You can specify this URI as the dynamic_lora_loading_path docs in the llm serving template, and then query the endpoint.
Note: Such LoRA model IDs follow the format
{base_model_id}:{suffix}:{id}
Step 2(b) - Serving the full-parameter fine-tuned model
Once the fine-tuning job is complete, you can view the stored full-parameter fine-tuned checkpoint at the very end of the job logs. Here is an example fine-tuning job output:
Best checkpoint is stored in:
{ANYSCALE_ARTIFACT_STORAGE}/username/llmforge-finetuning/meta-llama/Llama-2-70b-hf/TorchTrainer_2024-01-25_18-07-48/TorchTrainer_b3de9_00000_0_2024-01-25_18-07-48/checkpoint_000000
Follow the Learn how to bring your own models section under the llm serving template to serve this fine-tuned model with the specified storage uri.
Cookbooks
After you are with the above, you can find recipies that extend the functionality of this template under the cookbooks folder:
- Bring your own data: Everything you need to know about using custom datasets for fine-tuning.
- Continue fine-tuning from a previous checkpoint: A detailed guide on how you can use a previous checkpoint for another round of fine-tuning.
- LoRA vs. full-parameter training: Learn the differences between LoRA and full-parameter training and how to configure both.
- Modifying hyperparameters: A brief guide on customization of your fine-tuning job.
- Optimizing Cost and Performance for Finetuning: A detailed guide on default performance-related parameters and how you can optimize throughput for training on your own data.
- Run finetuning as Anyscale Job: A detailed guide on how to submit a finetuning workflow as a job (outside the context of workspaces.)
End-to-end Examples
Here is a list of end-to-end examples that involve more steps such as data preprocessing, evaluation, etc but with a main focus on improving model quality via fine-tuning.
LLMForge Versions
Here is a list of LLMForge image versions:
version | image_uri |
---|---|
0.5.0.1 | localhost:5555/anyscale/llm-forge:0.5.0.1-ngmM6BdcEdhWo0nvedP7janPLKS9Cdz2 |
FAQs
Where can I view the bucket where my LoRA weights are stored?

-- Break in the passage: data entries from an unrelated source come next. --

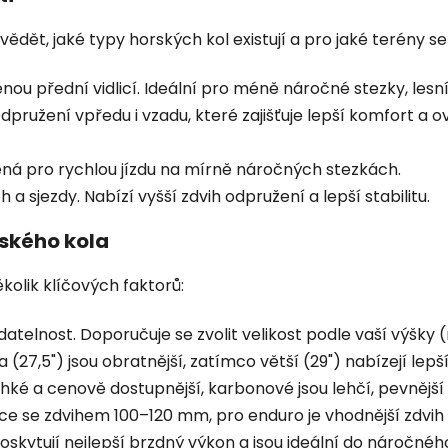
vědět, jaké typy horských kol existují a pro jaké terény se
u přední vidlicí. Ideální pro méně náročné stezky, lesní
dpružení vpředu i vzadu, které zajišťuje lepší komfort a
ená pro rychlou jízdu na mírně náročných stezkách.
 a sjezdy. Nabízí vyšší zdvih odpružení a lepší stabilitu.
rského kola
ěkolik klíčových faktorů:
atelnost. Doporučuje se zvolit velikost podle vaší výšky
 (27,5") jsou obratnější, zatímco větší (29") nabízejí lepší
ehké a cenově dostupnější, karbonové jsou lehčí, pevnější 
lice se zdvihem 100–120 mm, pro enduro je vhodnější zdvih
skytují nejlepší brzdný výkon a jsou ideální do náročnéh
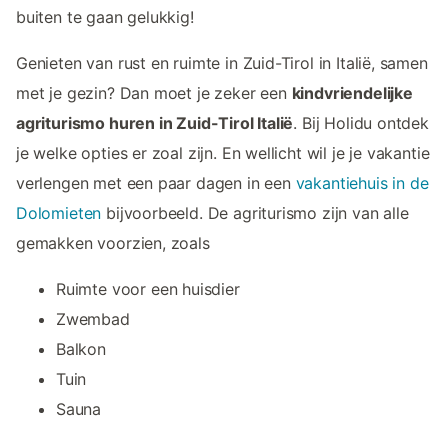
buiten te gaan gelukkig!
Genieten van rust en ruimte in Zuid-Tirol in Italië, samen
met je gezin? Dan moet je zeker een
kindvriendelijke
agriturismo huren in Zuid-Tirol Italië
. Bij Holidu ontdek
je welke opties er zoal zijn. En wellicht wil je je vakantie
verlengen met een paar dagen in een
vakantiehuis in de
Dolomieten
bijvoorbeeld. De agriturismo zijn van alle
gemakken voorzien, zoals
Ruimte voor een huisdier
Zwembad
Balkon
Tuin
Sauna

All the LoRA weights are stored under the URI ${ANYSCALE_ARTIFACT_STORAGE}/lora_fine_tuning
where ANYSCALE_ARTIFACT_STORAGE
is an environmental variable in your workspace.
What's the full list of supported models?

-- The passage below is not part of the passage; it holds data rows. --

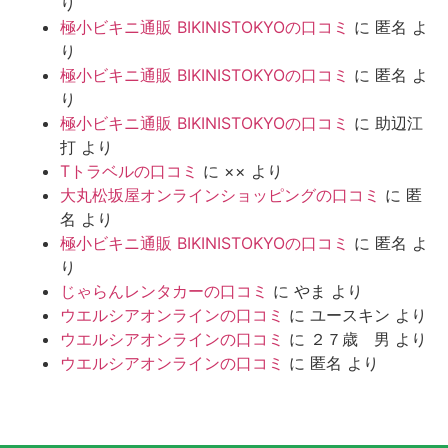
り
極小ビキニ通販 BIKINISTOKYOの口コミ
に
匿名
よ
り
極小ビキニ通販 BIKINISTOKYOの口コミ
に
匿名
よ
り
極小ビキニ通販 BIKINISTOKYOの口コミ
に
助辺江
打
より
Tトラベルの口コミ
に
××
より
大丸松坂屋オンラインショッピングの口コミ
に
匿
名
より
極小ビキニ通販 BIKINISTOKYOの口コミ
に
匿名
よ
り
じゃらんレンタカーの口コミ
に
やま
より
ウエルシアオンラインの口コミ
に
ユースキン
より
ウエルシアオンラインの口コミ
に
２７歳 男
より
ウエルシアオンラインの口コミ
に
匿名
より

This is a growing list but it includes the following models:
- meta-llama/Meta-Llama-3-8B
- meta-llama/Meta-Llama-3-8B-Instruct
- meta-llama/Meta-Llama-3-70B
- meta-llama/Meta-Llama-3-70B-Instruct
- meta-llama/Llama-2-7b-hf
- meta-llama/Llama-2-7b-chat-hf
- meta-llama/Llama-2-13b-hf
- meta-llama/Llama-2-13b-chat-hf
- meta-llama/Llama-2-70b-hf
- meta-llama/Llama-2-70b-chat-hf
- codellama/CodeLlama-34b-Instruct-hf
- mistralai/Mistral-7B-Instruct-v0.1
- mistralai/Mixtral-8x7B-Instruct-v0.1
In general, any model that is compatible with the architecture of these models can be fine-tuned using the same configs as the base models.
NOTE: currently mixture of expert models (such as mistralai/Mixtral-8x7B)
only support LoRA fine-tuning
What's with the main
file that is created during fine-tuning?
It's an artifact of our fine-tuning libraries. Please ignore it.